- **Exercise objective**:
Can you reproduce the material from the line with "Document page, 1241x1754 pixels." up to and including the line with "picture [264, 1176, 988, 1477]", replacing "Identify" with "Locate" and leaving everything else unchanged?

[Data items]
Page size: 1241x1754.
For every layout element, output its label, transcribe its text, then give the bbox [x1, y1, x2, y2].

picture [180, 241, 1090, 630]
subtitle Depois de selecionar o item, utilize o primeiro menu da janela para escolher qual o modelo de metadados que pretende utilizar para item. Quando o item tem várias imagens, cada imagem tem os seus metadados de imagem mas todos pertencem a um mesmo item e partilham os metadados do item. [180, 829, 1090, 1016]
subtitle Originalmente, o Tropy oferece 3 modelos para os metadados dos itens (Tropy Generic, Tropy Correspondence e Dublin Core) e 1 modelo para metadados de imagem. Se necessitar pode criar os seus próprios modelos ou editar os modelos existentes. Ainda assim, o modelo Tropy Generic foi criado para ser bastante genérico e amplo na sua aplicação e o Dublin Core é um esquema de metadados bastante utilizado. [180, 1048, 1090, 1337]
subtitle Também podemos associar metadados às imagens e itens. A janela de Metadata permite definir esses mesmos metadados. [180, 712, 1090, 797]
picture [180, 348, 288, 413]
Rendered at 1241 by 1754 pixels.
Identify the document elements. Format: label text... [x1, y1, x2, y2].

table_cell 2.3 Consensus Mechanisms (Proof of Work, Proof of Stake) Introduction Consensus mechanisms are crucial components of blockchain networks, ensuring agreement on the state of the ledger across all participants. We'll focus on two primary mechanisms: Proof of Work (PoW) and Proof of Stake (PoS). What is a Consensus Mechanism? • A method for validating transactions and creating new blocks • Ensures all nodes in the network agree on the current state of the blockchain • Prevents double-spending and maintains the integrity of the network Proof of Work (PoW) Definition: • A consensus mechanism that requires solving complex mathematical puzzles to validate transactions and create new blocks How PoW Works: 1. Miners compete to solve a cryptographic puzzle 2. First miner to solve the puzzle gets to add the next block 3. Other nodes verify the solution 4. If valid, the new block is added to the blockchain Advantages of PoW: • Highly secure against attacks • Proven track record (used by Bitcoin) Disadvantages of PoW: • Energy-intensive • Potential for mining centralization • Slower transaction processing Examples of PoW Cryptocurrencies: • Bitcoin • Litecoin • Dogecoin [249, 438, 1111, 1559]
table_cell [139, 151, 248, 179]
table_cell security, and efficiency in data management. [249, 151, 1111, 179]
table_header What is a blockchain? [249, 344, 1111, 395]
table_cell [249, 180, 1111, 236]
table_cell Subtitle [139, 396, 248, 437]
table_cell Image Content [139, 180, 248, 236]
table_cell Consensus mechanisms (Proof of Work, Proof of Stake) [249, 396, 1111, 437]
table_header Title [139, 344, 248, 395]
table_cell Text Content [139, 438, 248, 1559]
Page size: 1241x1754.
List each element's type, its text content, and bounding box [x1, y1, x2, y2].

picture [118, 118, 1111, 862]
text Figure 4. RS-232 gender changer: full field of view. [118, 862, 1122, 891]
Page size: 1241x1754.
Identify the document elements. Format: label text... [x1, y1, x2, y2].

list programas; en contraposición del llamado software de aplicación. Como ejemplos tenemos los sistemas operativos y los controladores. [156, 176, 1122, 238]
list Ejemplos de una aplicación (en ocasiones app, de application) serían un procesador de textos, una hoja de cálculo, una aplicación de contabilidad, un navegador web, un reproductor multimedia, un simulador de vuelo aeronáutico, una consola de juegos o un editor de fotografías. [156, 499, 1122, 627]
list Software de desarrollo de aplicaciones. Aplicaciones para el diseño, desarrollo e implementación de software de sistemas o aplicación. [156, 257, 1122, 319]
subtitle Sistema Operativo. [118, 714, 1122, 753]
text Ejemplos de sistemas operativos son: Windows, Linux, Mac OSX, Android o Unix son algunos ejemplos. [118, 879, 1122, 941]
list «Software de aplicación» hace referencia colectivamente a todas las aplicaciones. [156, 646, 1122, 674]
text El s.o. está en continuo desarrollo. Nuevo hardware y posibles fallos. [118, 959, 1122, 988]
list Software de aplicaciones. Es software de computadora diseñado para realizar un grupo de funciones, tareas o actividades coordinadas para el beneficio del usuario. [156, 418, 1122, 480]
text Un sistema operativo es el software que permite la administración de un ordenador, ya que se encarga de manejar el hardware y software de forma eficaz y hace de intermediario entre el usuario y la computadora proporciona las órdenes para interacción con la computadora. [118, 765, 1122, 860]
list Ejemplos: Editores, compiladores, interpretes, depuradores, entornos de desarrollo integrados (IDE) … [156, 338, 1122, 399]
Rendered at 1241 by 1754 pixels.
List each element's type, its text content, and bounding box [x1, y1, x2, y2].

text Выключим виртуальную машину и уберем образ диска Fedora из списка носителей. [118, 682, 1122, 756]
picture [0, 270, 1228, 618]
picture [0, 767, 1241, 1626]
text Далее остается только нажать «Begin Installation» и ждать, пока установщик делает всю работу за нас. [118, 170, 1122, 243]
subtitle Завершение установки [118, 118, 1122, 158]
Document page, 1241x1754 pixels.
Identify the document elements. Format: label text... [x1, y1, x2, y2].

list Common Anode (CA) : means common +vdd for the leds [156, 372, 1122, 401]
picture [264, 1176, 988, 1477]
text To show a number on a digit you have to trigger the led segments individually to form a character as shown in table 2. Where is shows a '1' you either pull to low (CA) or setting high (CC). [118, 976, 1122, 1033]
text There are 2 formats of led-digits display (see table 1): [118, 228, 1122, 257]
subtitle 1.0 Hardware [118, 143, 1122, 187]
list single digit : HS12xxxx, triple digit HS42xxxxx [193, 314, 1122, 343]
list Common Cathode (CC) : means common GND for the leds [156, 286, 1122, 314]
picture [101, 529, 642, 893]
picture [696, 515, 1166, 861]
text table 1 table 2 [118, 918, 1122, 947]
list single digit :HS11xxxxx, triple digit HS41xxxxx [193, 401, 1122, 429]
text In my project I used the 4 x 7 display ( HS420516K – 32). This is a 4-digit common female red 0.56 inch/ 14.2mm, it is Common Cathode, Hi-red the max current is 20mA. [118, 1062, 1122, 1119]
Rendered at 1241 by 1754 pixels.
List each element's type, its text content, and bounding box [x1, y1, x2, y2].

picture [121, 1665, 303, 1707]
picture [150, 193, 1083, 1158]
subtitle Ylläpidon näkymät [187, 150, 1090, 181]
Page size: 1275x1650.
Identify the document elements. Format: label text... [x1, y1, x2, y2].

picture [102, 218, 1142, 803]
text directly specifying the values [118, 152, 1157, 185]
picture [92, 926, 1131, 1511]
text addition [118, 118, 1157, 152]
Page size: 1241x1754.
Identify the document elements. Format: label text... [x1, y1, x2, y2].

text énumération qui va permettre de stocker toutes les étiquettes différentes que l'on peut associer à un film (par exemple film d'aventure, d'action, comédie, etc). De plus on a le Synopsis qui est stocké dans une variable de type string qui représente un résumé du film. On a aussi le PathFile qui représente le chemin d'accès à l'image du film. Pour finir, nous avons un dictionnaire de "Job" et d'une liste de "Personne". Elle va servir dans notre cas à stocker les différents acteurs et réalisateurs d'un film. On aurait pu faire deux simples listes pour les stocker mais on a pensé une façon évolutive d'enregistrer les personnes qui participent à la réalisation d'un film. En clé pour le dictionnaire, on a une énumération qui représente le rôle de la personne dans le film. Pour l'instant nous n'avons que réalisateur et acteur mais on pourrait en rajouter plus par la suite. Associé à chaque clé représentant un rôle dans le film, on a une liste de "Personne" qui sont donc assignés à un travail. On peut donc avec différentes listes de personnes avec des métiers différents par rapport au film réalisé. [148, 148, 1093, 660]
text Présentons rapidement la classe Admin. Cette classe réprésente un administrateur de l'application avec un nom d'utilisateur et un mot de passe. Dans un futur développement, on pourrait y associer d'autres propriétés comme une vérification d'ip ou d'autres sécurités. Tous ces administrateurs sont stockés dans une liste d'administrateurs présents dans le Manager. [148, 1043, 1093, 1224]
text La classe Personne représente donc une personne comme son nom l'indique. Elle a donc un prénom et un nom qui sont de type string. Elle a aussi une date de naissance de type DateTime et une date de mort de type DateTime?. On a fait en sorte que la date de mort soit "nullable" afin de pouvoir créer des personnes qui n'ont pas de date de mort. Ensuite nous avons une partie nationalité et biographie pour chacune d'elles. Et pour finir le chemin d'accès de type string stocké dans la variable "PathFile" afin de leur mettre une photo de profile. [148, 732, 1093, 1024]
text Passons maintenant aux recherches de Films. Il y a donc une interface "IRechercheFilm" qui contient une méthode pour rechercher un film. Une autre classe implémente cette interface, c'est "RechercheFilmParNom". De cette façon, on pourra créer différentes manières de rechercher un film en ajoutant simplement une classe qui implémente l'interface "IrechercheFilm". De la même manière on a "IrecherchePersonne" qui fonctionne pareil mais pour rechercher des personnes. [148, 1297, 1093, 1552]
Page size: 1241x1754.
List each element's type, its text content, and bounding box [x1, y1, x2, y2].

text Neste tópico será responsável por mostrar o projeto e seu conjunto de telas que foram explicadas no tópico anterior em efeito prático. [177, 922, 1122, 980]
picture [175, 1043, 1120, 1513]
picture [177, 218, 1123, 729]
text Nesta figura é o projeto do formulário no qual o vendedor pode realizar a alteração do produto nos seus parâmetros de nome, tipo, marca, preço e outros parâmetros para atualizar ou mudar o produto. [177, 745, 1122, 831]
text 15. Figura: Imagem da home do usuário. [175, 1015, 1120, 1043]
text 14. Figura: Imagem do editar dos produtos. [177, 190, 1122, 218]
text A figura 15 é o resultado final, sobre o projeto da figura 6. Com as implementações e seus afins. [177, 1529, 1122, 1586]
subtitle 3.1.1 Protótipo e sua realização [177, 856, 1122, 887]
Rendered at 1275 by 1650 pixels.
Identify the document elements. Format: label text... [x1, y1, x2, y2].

- **Finished answer**:
Document page, 1241x1754 pixels.
Locate the document elements. Format: label text... [x1, y1, x2, y2].

list Common Anode (CA) : means common +vdd for the leds [156, 372, 1122, 401]
picture [264, 1176, 988, 1477]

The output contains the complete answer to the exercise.